We have two sisters six months old one is 3lbs and the other is 5.5 lbs. the little
one barks at everything and the 5.5lbs one is very laid back....Do you fine that the older the little one gets with our help will learn to bark less and be less afraid?


----------



## Ladysmom (Oct 19, 2004)

That is one of the drawbacks of getting two puppies at the same time. My neighbor has the same problem with her two eight month old puppies. One is very calm and laid back, but the other one is very shy and fearful.

Two puppies is twice the work. They need to be trained and socialized separately. I'd suggest you start taking to fearful one on separate walks and outing with you, maybe a puppy class by herself?

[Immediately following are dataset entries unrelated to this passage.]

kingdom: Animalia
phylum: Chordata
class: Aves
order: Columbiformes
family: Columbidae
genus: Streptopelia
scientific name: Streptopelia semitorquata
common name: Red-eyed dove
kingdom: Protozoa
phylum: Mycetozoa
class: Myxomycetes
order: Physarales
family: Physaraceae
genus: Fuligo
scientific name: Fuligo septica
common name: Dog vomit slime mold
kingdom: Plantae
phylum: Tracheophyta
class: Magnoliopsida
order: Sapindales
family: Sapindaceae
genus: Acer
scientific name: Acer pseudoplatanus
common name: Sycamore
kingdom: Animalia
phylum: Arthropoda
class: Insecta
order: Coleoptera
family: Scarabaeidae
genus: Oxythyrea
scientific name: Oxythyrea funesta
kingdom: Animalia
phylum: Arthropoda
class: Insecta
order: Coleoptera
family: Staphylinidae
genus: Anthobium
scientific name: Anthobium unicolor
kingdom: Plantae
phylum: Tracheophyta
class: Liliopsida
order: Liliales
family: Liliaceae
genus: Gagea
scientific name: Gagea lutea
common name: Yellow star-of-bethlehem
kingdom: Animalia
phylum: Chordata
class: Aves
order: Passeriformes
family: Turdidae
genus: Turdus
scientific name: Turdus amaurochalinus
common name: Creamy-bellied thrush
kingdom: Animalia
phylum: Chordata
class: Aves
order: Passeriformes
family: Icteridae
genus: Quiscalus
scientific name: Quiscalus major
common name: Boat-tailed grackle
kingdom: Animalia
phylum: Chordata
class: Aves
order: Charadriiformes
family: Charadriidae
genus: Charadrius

http://www.veterinarypartner.com/Content.plx?P=A&A=2043


----------



## zooeysmom (Aug 1, 2011)

Welcome! I would look for a trainer who uses positive reinforcement methods to come help you with your pup. You must have your hands full with two young babies!


----------



## ladodd (Jan 8, 2012)

I got a brother and sister at the same time, they're 6 1/2 months old now. The little girl was much more outgoing. I took advice from SM about how to handle them. I took them to separate training classes and that really seemed to help. They are both barkers, but comes with the territory. It is a lot of work to have two pups at the same time, but I would do it again. I refer to them as my Beautiful Angel and the Handsome Devil.


----------



## Furbabies mom (Jul 25, 2011)

Same here!? I would do it again ! I actually found it easier to have Violet and Laurel together than it was getting Hardy a year later, and Dewey a year and 1/2 later than Hardy. The girls were great together!! Violet learned most everything first, and Laurel followed. They played together and entertained each other. They go with me on separate outings. All of mine are "my dogs" but I don't really see any jealousy from them. Hardy is the barker, I haven't heard Dewey really bark much, Violet and Laurel bark if someone comes, but quit when they get to know who it is.


----------